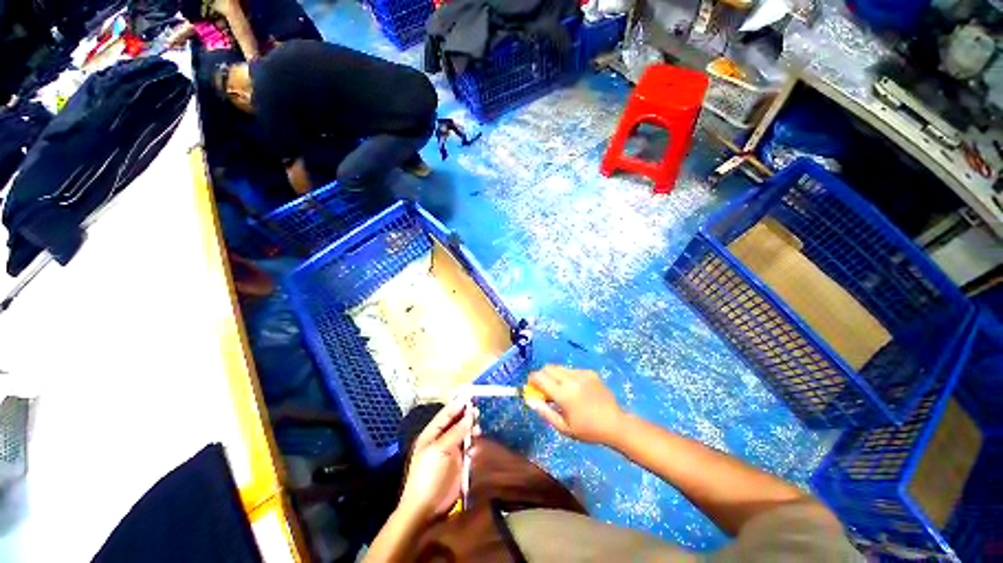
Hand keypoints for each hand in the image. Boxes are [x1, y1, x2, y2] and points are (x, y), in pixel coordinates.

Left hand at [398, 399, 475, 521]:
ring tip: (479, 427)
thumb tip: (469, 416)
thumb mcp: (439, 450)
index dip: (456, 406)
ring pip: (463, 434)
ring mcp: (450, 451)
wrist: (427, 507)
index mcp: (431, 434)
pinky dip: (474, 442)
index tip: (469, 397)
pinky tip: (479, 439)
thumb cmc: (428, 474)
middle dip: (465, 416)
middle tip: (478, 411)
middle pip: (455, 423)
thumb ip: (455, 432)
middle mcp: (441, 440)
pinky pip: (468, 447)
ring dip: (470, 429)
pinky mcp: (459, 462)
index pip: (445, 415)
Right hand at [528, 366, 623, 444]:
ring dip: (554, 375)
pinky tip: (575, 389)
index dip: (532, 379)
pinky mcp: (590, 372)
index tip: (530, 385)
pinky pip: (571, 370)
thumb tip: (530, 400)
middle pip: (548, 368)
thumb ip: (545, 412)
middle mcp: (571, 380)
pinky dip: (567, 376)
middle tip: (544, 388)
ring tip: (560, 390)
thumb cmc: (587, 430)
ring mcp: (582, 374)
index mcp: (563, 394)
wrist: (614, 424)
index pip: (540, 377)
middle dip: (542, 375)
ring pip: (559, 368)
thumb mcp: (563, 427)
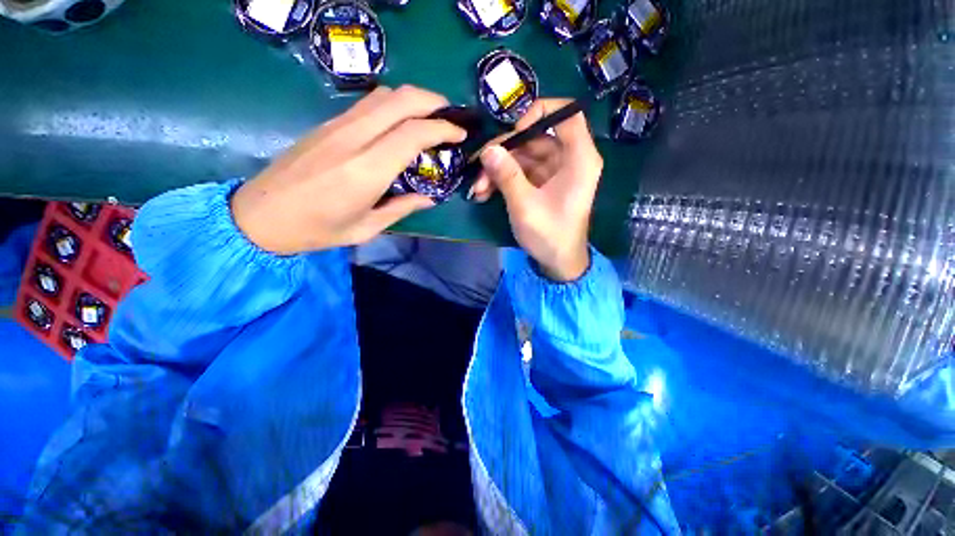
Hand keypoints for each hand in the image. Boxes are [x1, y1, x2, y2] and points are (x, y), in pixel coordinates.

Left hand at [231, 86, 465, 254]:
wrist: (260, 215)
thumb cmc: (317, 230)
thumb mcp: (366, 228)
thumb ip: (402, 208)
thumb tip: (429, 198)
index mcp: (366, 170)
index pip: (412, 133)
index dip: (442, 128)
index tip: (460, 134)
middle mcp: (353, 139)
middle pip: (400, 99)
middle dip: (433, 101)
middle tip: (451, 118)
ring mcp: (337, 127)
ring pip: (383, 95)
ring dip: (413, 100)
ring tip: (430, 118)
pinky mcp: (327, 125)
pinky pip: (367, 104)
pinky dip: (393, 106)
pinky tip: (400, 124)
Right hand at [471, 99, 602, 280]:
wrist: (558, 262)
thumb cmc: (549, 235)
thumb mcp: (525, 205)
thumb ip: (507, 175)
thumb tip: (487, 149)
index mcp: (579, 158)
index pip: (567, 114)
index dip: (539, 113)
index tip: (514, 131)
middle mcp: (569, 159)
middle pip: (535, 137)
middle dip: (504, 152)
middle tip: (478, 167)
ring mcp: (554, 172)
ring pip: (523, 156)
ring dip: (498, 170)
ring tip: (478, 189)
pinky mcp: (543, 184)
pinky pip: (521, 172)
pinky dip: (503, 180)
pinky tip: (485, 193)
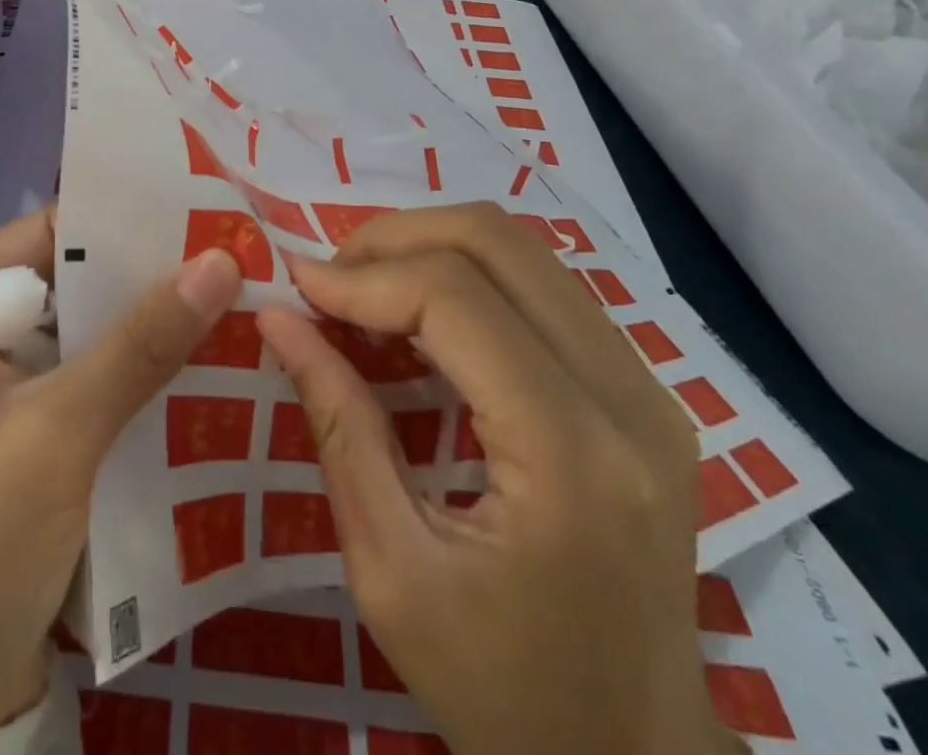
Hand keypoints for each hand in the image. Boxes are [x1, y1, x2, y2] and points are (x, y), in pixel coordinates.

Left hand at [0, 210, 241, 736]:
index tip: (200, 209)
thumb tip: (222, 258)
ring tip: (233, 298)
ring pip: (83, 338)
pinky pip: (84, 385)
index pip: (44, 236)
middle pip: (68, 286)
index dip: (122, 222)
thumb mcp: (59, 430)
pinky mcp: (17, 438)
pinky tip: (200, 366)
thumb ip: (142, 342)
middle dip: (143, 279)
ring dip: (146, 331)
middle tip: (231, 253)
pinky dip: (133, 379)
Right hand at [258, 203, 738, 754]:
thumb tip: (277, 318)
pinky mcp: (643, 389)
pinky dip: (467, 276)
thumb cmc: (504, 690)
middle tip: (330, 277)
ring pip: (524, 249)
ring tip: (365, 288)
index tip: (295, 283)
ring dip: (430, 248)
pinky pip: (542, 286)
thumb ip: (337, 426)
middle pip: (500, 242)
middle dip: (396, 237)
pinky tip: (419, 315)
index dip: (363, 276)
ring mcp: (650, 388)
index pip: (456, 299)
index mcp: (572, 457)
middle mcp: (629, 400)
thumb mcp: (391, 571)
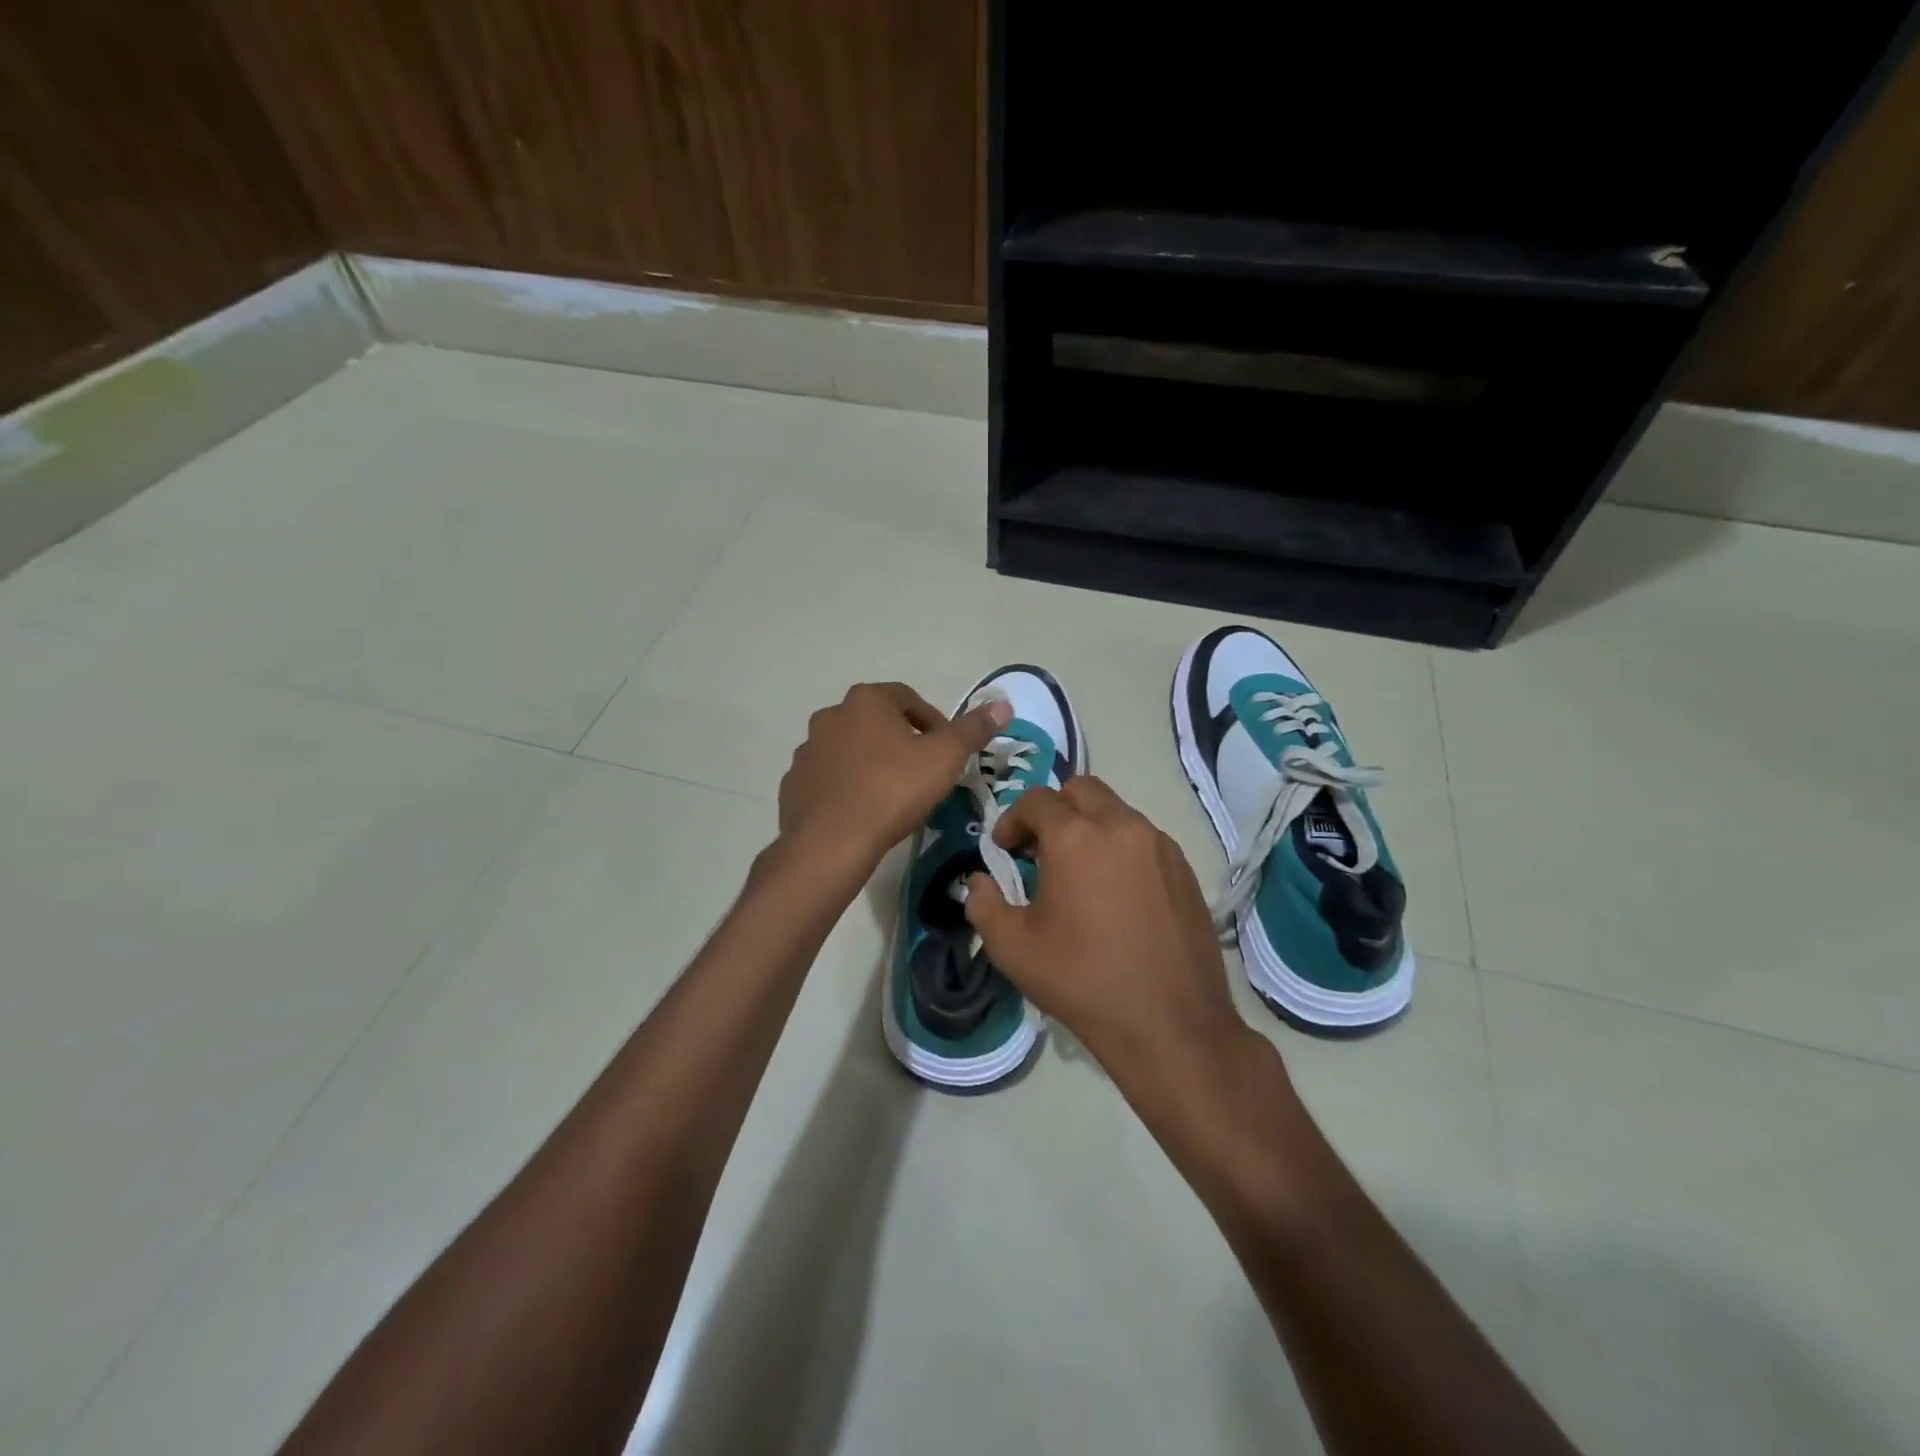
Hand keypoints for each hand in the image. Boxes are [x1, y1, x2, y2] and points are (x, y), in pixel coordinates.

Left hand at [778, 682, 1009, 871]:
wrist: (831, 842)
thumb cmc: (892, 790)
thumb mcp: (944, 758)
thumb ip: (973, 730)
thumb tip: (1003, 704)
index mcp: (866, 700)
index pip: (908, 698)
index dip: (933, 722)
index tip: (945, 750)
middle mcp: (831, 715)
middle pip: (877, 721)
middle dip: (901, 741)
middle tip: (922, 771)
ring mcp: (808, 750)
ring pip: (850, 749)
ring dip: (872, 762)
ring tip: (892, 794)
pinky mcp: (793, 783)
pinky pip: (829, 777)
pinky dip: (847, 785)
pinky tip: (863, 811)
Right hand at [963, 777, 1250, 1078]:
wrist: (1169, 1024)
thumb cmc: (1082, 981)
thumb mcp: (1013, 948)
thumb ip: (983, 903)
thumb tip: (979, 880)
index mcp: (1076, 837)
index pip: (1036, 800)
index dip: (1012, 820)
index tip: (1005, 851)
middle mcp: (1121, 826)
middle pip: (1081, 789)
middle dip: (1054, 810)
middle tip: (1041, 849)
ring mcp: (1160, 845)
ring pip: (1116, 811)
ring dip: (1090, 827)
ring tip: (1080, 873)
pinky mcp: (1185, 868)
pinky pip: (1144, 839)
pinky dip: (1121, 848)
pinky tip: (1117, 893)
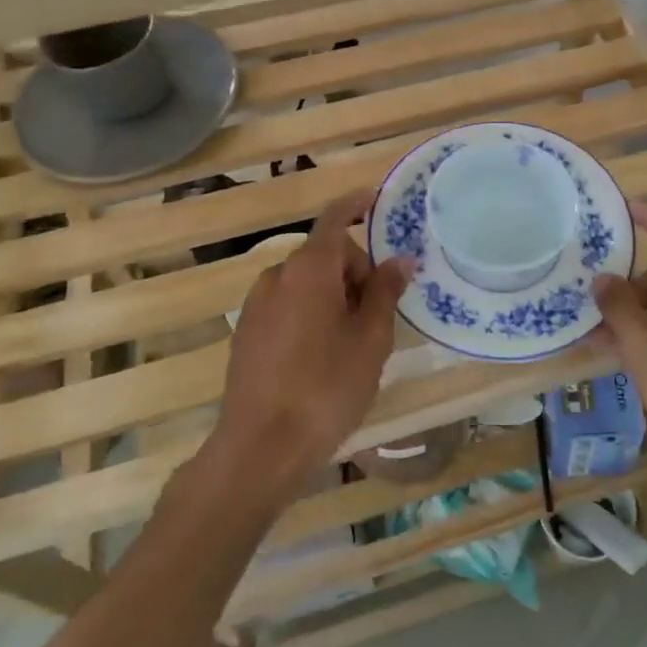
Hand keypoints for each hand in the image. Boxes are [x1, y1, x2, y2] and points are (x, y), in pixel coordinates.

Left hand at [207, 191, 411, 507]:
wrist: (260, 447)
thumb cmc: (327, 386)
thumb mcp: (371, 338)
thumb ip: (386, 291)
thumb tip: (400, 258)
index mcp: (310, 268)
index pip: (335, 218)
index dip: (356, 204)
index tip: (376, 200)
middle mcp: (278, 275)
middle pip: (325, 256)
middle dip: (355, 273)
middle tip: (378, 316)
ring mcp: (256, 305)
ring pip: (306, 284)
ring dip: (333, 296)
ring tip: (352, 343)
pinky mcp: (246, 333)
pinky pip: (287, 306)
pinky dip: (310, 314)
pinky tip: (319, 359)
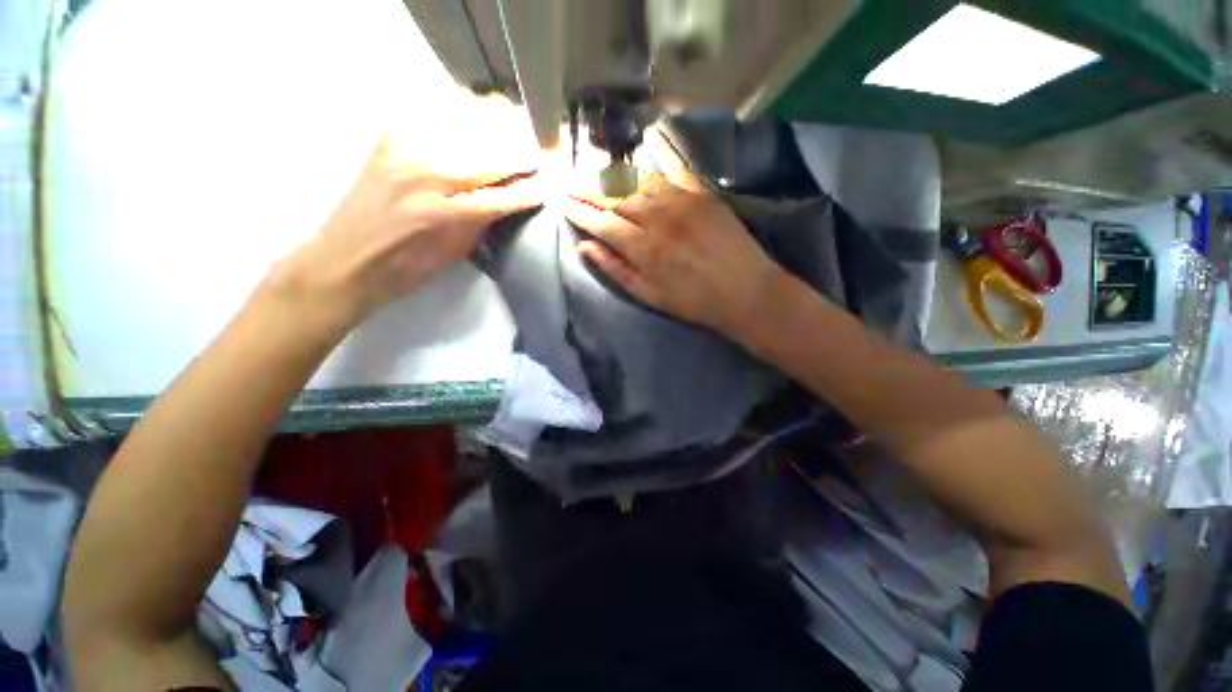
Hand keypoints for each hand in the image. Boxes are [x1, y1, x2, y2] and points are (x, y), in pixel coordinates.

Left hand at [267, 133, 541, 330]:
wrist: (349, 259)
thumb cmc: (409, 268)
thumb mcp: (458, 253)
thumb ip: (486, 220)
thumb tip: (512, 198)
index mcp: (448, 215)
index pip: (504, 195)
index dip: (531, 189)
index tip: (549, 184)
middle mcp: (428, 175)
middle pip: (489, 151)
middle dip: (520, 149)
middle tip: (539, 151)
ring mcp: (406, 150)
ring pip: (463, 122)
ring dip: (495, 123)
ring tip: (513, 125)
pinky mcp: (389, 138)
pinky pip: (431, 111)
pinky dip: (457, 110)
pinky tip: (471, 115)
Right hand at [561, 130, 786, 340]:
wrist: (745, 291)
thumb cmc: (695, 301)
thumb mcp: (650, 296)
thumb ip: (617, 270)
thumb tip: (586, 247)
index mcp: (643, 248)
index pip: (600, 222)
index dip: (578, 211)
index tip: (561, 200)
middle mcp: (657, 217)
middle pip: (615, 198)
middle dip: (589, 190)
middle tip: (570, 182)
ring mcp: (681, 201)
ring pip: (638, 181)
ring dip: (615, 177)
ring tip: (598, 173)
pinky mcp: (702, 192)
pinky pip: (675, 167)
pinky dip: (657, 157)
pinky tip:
____________
- _Task requirements_: Reproduce the entries exactly, from the line with "pinky tip: (575, 389)" to the line with "ring mcp: (337, 127)", both lines included, keeping no pictures.

- _Answer_:
pinky tip: (575, 389)
index dip: (532, 379)
pinky mcp: (590, 372)
index tip: (530, 385)
pinky pip: (571, 370)
thumb tip: (530, 400)
middle pip: (548, 368)
thumb ip: (545, 412)
middle mcp: (571, 380)
pinky dip: (567, 376)
middle tip: (544, 388)
ring tip: (560, 390)
thumb cmc: (587, 430)
ring mcp: (582, 374)
index mcp: (563, 394)
wrist: (614, 424)
index pip: (540, 377)
middle dip: (542, 375)
ring pip: (559, 368)
thumb mcp: (563, 427)
Hand keypoints for each hand in the image. Boxes are [x1, y1, x2, y2] and points are (x, y), in pixel coordinates.

Left hand at [231, 86, 465, 254]:
wrist: (260, 215)
thumb cmc: (317, 230)
thumb mcp: (366, 228)
thumb ip: (402, 208)
thumb tip: (429, 198)
index mcp: (366, 170)
index pip: (412, 133)
index dip: (442, 128)
index tip: (460, 134)
middle mcp: (353, 139)
middle pip: (400, 99)
middle dip: (433, 101)
middle tip: (451, 118)
ring mcp: (337, 127)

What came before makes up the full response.